Summer 1954 Review

Festival Theatre, Malvern – until 9th November 2024

Reviewed by Courie Amado Juneau

5*****

Summer 1954 pairs two works by playwright Terence Rattigan. The first half presented us with the weighty Table Number Seven: a tale of a boarding house and its residents who discover one amongst them, Major Pollock, has been suspected of propositioning men. The whispers and zealous vigilantism kicks into gear as the Major faces his own nature and what that means for him, his friendships and his immediate future.

The Major was wonderfully wrought with fear, angst, and ultimately an inner nobility by Nathaniel Parker giving us a commanding figure who gradually showed his vulnerability until he was totally emotionally prone. A superb character study. Sian Phillips was equally fantastic as his nemesis Mrs Railton-Bell. Her old fashioned morality was sympathetically portrayed, amply showing why she has commanded stage and screen during her glittering career.

Miss Meacham (Richenda Carey) was an absolute joy with her self assured and independent thought. She was my favourite character, along with Jeremy Neumark Jones’s portrayal of Charles Stratton (for much the same reason). Sybil Railton-Bell, touchingly played by Alexandra Dowling, also deserves special mention for a magnificent performance blending vulnerability with inner fortitude.

I wonder what people in the year 2100 will make of our current attitudes. Probably the same as we think of the attitudes displayed here, from the 1950’s… It gives one pause to ponder.

The second act was The Browning Version (1948). Set in a boarding school, it centres around Master Crocker-Harris who is on the eve of a change of schools due to an 18 year gestational malaise and period of ill health.

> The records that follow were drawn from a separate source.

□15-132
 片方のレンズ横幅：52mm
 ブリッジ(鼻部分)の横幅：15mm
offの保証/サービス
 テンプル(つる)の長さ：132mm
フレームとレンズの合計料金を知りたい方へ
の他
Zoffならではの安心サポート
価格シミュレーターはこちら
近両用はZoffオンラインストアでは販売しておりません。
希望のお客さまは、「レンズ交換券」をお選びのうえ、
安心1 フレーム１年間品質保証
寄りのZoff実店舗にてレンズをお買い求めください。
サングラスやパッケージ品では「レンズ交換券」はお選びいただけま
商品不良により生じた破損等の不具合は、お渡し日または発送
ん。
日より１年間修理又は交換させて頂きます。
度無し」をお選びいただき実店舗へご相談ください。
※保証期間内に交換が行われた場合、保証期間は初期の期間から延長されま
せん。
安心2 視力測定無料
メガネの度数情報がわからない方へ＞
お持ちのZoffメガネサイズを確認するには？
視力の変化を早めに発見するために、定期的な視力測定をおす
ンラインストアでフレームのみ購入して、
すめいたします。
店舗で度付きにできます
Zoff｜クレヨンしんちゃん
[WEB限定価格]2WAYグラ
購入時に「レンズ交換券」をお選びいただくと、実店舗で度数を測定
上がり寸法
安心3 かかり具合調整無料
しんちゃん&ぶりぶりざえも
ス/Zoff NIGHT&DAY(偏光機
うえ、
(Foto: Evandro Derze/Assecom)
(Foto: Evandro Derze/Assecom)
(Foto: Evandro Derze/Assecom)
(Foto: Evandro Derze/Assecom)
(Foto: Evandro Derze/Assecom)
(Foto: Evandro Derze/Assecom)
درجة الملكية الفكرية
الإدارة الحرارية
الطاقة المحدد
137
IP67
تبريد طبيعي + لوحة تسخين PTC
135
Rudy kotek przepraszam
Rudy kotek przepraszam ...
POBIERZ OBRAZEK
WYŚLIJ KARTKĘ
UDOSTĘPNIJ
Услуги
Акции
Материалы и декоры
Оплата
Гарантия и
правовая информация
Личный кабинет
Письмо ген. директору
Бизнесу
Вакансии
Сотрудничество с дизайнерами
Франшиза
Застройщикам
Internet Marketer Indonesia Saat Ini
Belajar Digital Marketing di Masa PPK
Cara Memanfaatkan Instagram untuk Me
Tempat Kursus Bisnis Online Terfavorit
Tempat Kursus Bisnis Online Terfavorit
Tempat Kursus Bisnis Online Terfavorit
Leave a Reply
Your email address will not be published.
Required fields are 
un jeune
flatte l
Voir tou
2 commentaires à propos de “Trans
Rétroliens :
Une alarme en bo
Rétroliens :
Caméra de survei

Nathaniel Parker (as Crocker “Crock”-Harris) and Lolita Chakrabarti (as his wife) were fabulous in the first act and even more so as they returned for the second half with much meatier characters. I really enjoyed their full throttled, committed embodiment of both. They had me on the edge of my seat, watching (at times) from behind my hands.

Again, as in the first act, a superb cast supported the leads with Bertie Hawes giving us a suitably energetic schoolboy Taplow. A small but pivotal role I nonetheless loved it. Simon Coates (as Headmaster) was also very enjoyable and believable; piling yet more disappointment on poor Crock. And Jeremy Neumark Jones again graced the stage as Master Frank Hunter, giving this rather selfish character a likability and (somewhat) final redemption.

James Dacre’s programme notes state; “in both conclusions we see the green shoots of people defying the orthodoxies of the time, taking small but decisive steps out of the shadows… …and becoming a person in their own right. We see people starting to live truthfully and think independently”. Insightful stuff. In that respect, both works are linked by a common theme – and one that is as vital today as it has ever been.

This was a highly enjoyable evening’s entertainment with a superb cast, inventive revolving set and beautiful presentation. A thought provoking mirror held up to our own morals and attitudes, there’s much to think about here and even more to delight in. I have no hesitation to wholeheartedly recommend this fabulous pairing.